───── Text for analysis
News Processing on the iPad with Flipboard

There is too much goddamn information in this world – but what can we do about it?

First off, we could ignore it.  Take up reading  Sci-Fi novels or watching reality TV and just tune out the world.  Well, that doesn’t work for me.  I’m a little like that robot in Short Circuit, Johnny 5, who craves more input.  Johnny 5 can read an encyclopedia in a matter of minutes and begs for more, but I can’t.  I don’t want to be like God and know about every dang sparrow that falls from a tree, but I do want a rough idea of what’s going on around this old reality each day.

What I crave is a good steady flow of knowledge about this world and the cosmos.  I like learning new things, but I also need time to ponder fresh data and digest it.  Like most people I want to be up on current events, and not too out of touch with popular culture.  I’m not quite ready for the youngsters to be laughing at me for not knowing the current crop of glitterati of the moment, although I really don’t care, either about being laughed at or who is currently grabbing their 15 minutes of fame.

The trouble is we live in world overflowing with information.  If facts were water droplets there would be no land on this planet.

Keeping up with the news used to mean reading the newspaper or maybe a couple of magazines. Then came television which really made being nosey addictive.  Now with the world wide web we have access to countless newspapers, magazines, television stations, web sites, blogs all coming to us at once.  It’s a wise man who knows what he doesn’t want to know.

For some people getting their daily dose of reality is as simple as watching the NBC Nightly News 30 minutes a day.  But this is baby food news, predigested bites served from little jars and spoon fed to those who are still in the crawling stage of exploring reality.  The next step up for toddlers is the PBS NewsHour.  But then we run into the issue of facts per hour barrier.  How many people really want to spend more than a hour a day getting the news when most of it is repetitive and overly verbose.

What if you could read reports, study graphs and photos and see video clips at your own pace – tailored just your informational curiosity?  That’s what I’m trying to do with my iPad

A tablet computer can nicely format text for reading, show video clips in bright clarity, and display photos that look better than a slick magazine with the extra feature that you can zoom in on them for close study.  It’s outdoes the newspaper, magazine and competes well against the television and the web.

The trick is to get just the right words, videos and photos to view on the tablet.  And it’s a very hard trick.

Enter Flipboard for the iPad.  It does several things, but not perfectly – yet.

  • RSS feed reader
  • Twitter client
  • Facebook client
  • Digests many popular magazines, newspapers and websites

I already like taking in Facebook and Twitter content better on the iPad and Flipboard because Flipboard formats this web content to look like a elegantly laid out magazine.  It’s far more eye catching, but then Facebook is a homely looking website, so it’s not that hard to beat.
──────────
───── Material provided
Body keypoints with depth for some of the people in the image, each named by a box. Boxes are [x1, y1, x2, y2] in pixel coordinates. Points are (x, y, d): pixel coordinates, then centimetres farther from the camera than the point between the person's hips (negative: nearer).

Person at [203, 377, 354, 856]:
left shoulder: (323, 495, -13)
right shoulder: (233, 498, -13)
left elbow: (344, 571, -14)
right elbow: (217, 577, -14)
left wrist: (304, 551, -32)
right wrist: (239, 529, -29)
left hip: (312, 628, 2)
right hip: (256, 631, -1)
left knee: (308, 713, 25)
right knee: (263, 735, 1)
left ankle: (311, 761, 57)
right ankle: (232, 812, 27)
──────────
───── Material provided
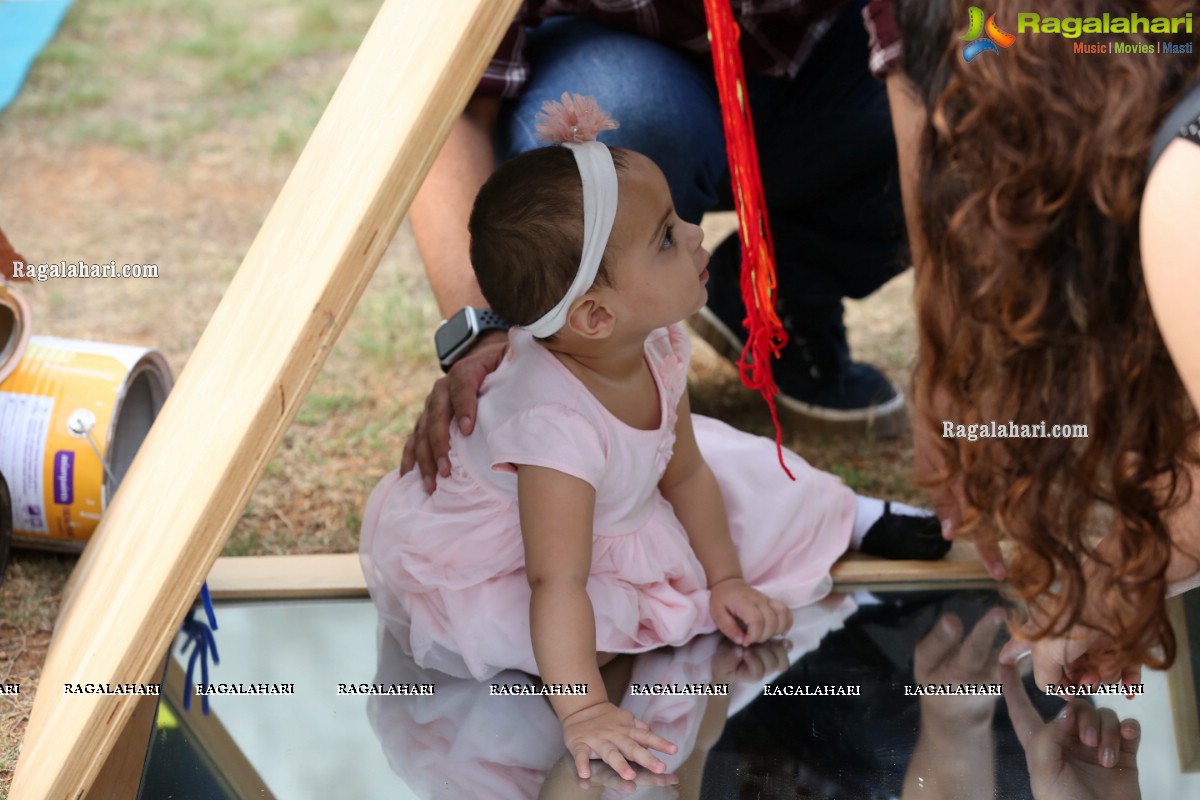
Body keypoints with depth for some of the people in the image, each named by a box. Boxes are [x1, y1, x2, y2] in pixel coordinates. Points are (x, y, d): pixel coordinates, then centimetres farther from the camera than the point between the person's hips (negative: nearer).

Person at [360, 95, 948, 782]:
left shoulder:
──────────
§ Activities
[a] Using the post above about reading news on the iPad with Flipboard, decide whether each statement agrees with it. Answer yes or no for each and quote the deciding words of the post exactly. (i) The writer says Flipboard already works perfectly. (ii) The writer calls the PBS NewsHour the next step up for toddlers. (iii) The writer says Johnny 5 can read an encyclopedia in a matter of minutes.
[b] In the Flipboard post above, why does the writer already prefer taking in Facebook and Twitter content on the iPad with Flipboard?
[c] From the Flipboard post above, output the stretch from "Keeping up with" through "want to know.".

§ Results of the exercise
[a]
(i) No: "It does several things, but not perfectly – yet."
(ii) Yes: "The next step up for toddlers is the PBS NewsHour."
(iii) Yes: "Johnny 5 can read an encyclopedia in a matter of minutes and begs for more"

[b] Flipboard formats this web content to look like an elegantly laid out magazine.

[c]
Keeping up with the news used to mean reading the newspaper or maybe a couple of magazines. Then came television which really made being nosey addictive.  Now with the world wide web we have access to countless newspapers, magazines, television stations, web sites, blogs all coming to us at once.  It’s a wise man who knows what he doesn’t want to know.